Observateur et analyste attentif de la politique, le professeur Gilbert Larochelle s’inquiète de la fragmentation de la société occidentale. Il déplore la montée en puissance des minorités, de la place accordée aux plus infimes groupes et organismes sociaux. Selon lui, cette situation est d’autant plus difficile à cerner qu’elle repose sur les valeurs de base de l’humanité, soit la dignité et la liberté intrinsèque de l’homme.
«Le relativisme est fallacieux. Il nous faut protéger les droits des minorités. Il faut faire preuve de justice. Mais on ne peut pas affirmer que tous les points de vue sont égaux. Dans ce cas, il n’y a simplement plus de débats de société possible. Or, à l’heure actuelle, les enjeux et les débats se font au profit des minorités, que ce soit les droits des homosexuels, ceux des citoyens qui veulent mourir dans la dignité, du droit des pères monoparentaux (Father-4-justice). Tout cela au nom de la dignité et de la liberté humaine. Il n’y a plus de projet rassembleur, de notion de société et de valeurs communes », expose Gilbert Larochelle.
Il croit que cette particularisation de la politique explique en partie la désaffection des citoyens envers ce domaine. Trop fragmenté, celui-ci ne représente finalement plus personne et n’interpelle plus les citoyens.
« Il n’y a plus de projet commun dans l’espace public québécois.
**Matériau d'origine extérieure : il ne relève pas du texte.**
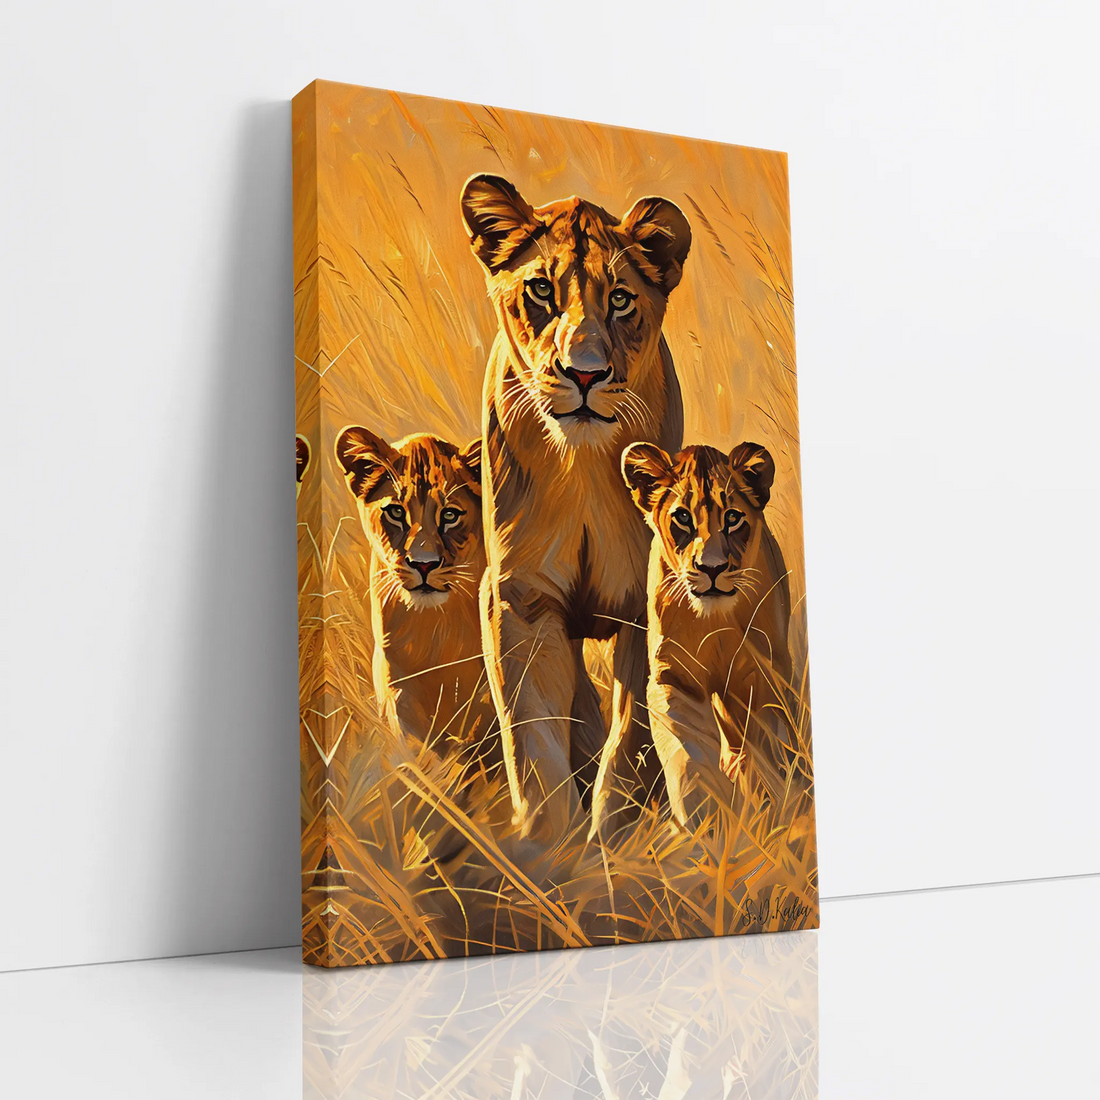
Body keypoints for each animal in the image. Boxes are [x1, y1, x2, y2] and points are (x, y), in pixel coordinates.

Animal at [460, 173, 692, 842]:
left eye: (620, 299)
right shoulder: (520, 597)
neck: (583, 468)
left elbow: (632, 736)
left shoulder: (644, 604)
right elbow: (533, 736)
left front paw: (613, 840)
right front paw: (549, 848)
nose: (584, 374)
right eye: (541, 289)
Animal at [621, 440, 795, 828]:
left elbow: (762, 744)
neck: (714, 623)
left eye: (732, 518)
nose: (711, 568)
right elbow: (688, 752)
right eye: (682, 517)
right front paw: (705, 817)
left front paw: (768, 801)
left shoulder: (760, 674)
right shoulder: (673, 676)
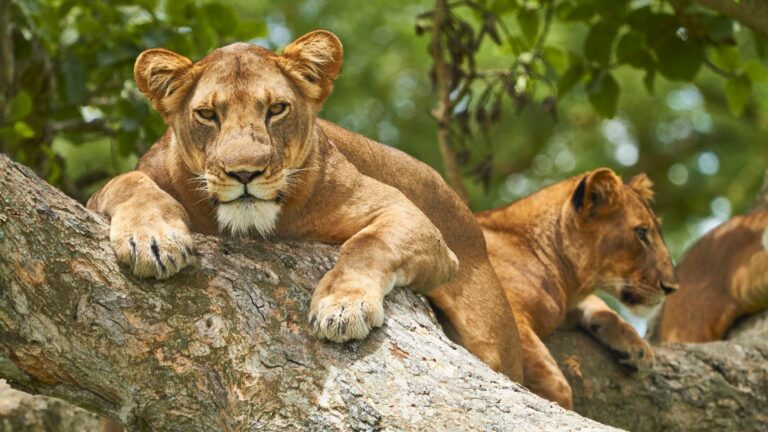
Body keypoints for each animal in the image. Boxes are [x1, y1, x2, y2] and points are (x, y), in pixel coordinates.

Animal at [87, 30, 524, 382]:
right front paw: (153, 239)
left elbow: (368, 244)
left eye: (276, 109)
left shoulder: (409, 216)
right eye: (208, 114)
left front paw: (342, 305)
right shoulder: (125, 184)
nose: (244, 173)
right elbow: (126, 182)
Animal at [475, 168, 678, 408]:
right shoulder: (507, 311)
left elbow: (599, 305)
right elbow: (555, 383)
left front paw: (639, 350)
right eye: (641, 232)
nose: (672, 287)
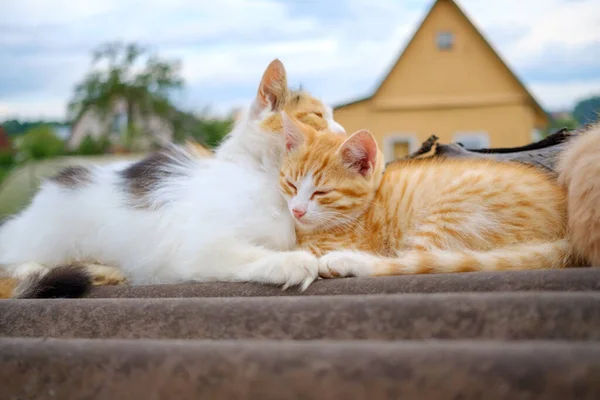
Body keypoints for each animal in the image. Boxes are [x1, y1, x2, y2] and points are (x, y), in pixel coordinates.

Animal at [0, 59, 344, 296]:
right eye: (317, 116)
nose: (342, 131)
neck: (262, 175)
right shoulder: (198, 245)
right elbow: (249, 253)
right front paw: (292, 262)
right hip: (45, 237)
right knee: (18, 265)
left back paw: (105, 272)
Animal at [278, 111, 580, 276]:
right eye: (291, 185)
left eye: (322, 192)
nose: (297, 210)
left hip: (451, 214)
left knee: (414, 260)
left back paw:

On n’y retrouve plus, comme dans tout l’occident d’ailleurs, qu’un ensemble de différences érigées en système. Et ces différences se confrontent les unes aux autres », illustre M. Larochelle.
À l’échelle mondiale, cette division crée des failles entre l’occident, l’orient et même les sociétés africaines.
Pour le professeur Larochelle, l’étude de ce phénomène représente un défi très lié au processus de légitimation et de persuasion employé par les dirigeants politiques.
Il soutient que ceux-ci doivent s’appuyer plus que jamais sur la philosophie politique afin de redéfinir des concepts qui pourraient à nouveaux agir comme éléments fédérateurs de l’humanité.
Des concepts d’autant plus nécessaires qu’ils définissent l’essence même d’une collectivité et lui donnent un élan afin d’évoluer.